A quick, very unscientific, test indicates that using Postgres as a JSON transformation service seems to be as fast as using a dedicated JSON query java library. The following compares execution times for a 350Kb JSON document transformed using Postgresql SQL (version 15.3), Josson and JSLT/JSLT2. The postgres DB runs on a docker on the same laptop, macbook pro 16 M1 Max, the tests are run on Windows 11 running in parallels.

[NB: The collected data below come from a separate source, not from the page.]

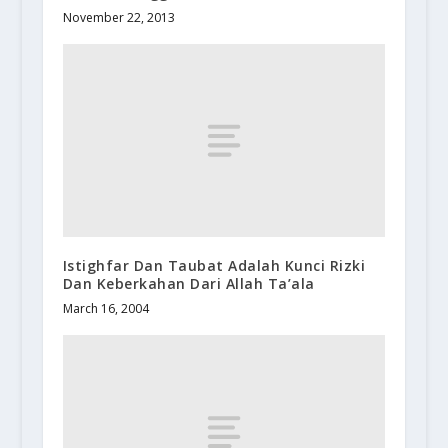
November 22, 2013
Istighfar Dan Taubat Adalah Kunci Rizki
Dan Keberkahan Dari Allah Ta’ala
March 16, 2004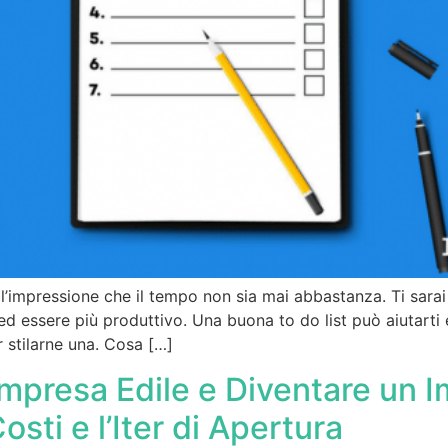
 l’impressione che il tempo non sia mai abbastanza. Ti sara
d essere più produttivo. Una buona to do list può aiutarti
r stilarne una. Cosa […]
mpresa Edile e Diventare un I
osti e l’Iter di Apertura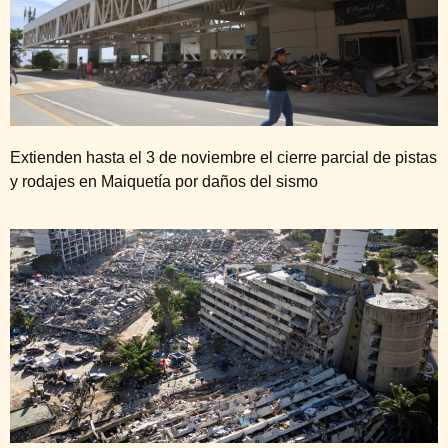
Extienden hasta el 3 de noviembre el cierre parcial de pistas
y rodajes en Maiquetía por daños del sismo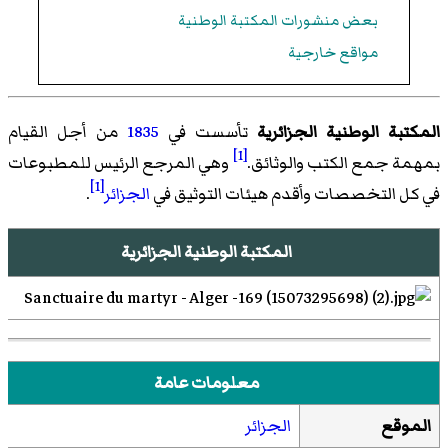
بعض منشورات المكتبة الوطنية
مواقع خارجية
المكتبة الوطنية الجزائرية
تأسست في
1835
من أجل القيام
[1]
بمهمة جمع الكتب والوثائق.
وهي المرجع الرئيس للمطبوعات
[1]
في كل التخصصات وأقدم هيئات التوثيق في
الجزائر
.
المكتبة الوطنية الجزائرية
معلومات عامة
الموقع
الجزائر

It’s interesting to see that using JSONB Postgres to transform the document is faster equally fast to using an in process java library to do the same. In the case of the Postgres approach, the document isn’t stored in the database, instead it’s provided as a parameter for the sql query. So the SQL timing includes sending the JSON to the database engine, and returning the result.
SQL used is as follows:
with response as (select ?::jsonb as content)
select json_agg(x) as output
from (
with objects as (
select jsonb_each(content -> 'ServiceData' -> 'modelObjects') as obj
from response
)
select (obj).value ->> 'uid' as uid
, (obj).value ->> 'className' as classname
, (obj).value ->> 'type' as type
, (obj).value -> 'props' -> 'query_name' -> 'dbValues' ->> 0 as query_name
, (obj).value -> 'props' -> 'query_desc' -> 'dbValues' ->> 0 as query_desc
, (obj).value -> 'props' -> 'object_string' -> 'dbValues' ->> 0 as object_string
, (obj).value -> 'props' -> 'change_date' -> 'dbValues' ->> 0 as change_date
from objects
order by 4
) as x
The SQL is more complex than it needs to be, but that enables me to replace the inner from dynamically.

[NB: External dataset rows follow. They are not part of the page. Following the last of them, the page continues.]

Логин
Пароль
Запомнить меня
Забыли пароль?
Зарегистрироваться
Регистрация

The Josson template looks like this:
ServiceData.modelObjects.**.map
( uid,className,type
,query_name:props.query_name.dbValues[0]
,query_desc:props.query_desc.dbValues[0]
,creation_date:props.creation_date.dbValues[0]
,object_string:props.object_string.dbValues[0]
).sort(query_name)
The JSLT template doesn’t include the sorting part, as that’s not supported by JSTL as far as i can tell:
[for (.ServiceData.modelObjects) {
"uid":.value.uid,
"classname":.value.className,
"type":.value.type,
"query_name":.value.props.query_name.dbValues[0],
"query_desc":.value.props.query_desc.dbValues[0],
"creation_date":.value.props.creation_date.dbValues[0],
"object_string":.value.props.object_string.dbValues[0]
}]
Updated results running the tests with Microsoft JDK11 for Arm:
Approach | time parsing source / binding | time transforming | Total |
---|---|---|---|
Josson | 16 | 156 | 172 |
JSLT | 31 | 31 | 62 |
JSLT2 | 31 | 32 | 63 |
SQL | 0 | 63 | 63 |
Results (Eclipse Temurin JDK 11):
Approach | time parsing source / binding | time transforming | Total |
---|---|---|---|
Josson | 681 | 1226 | 1907 |
JSLT | 120 | 94 | 214 |
JSLT2 | 95 | 78 | 173 |
SQL | 13 | 53 | 66 |
Here’s a screenshot of these 3 options:
As said in the begining, this is just a quick test, so there may be ways to optimize these approaches. I’ve rerun the tests a couple of times to ensure the results don’t include exceptional results, but they’re pretty much repeatable.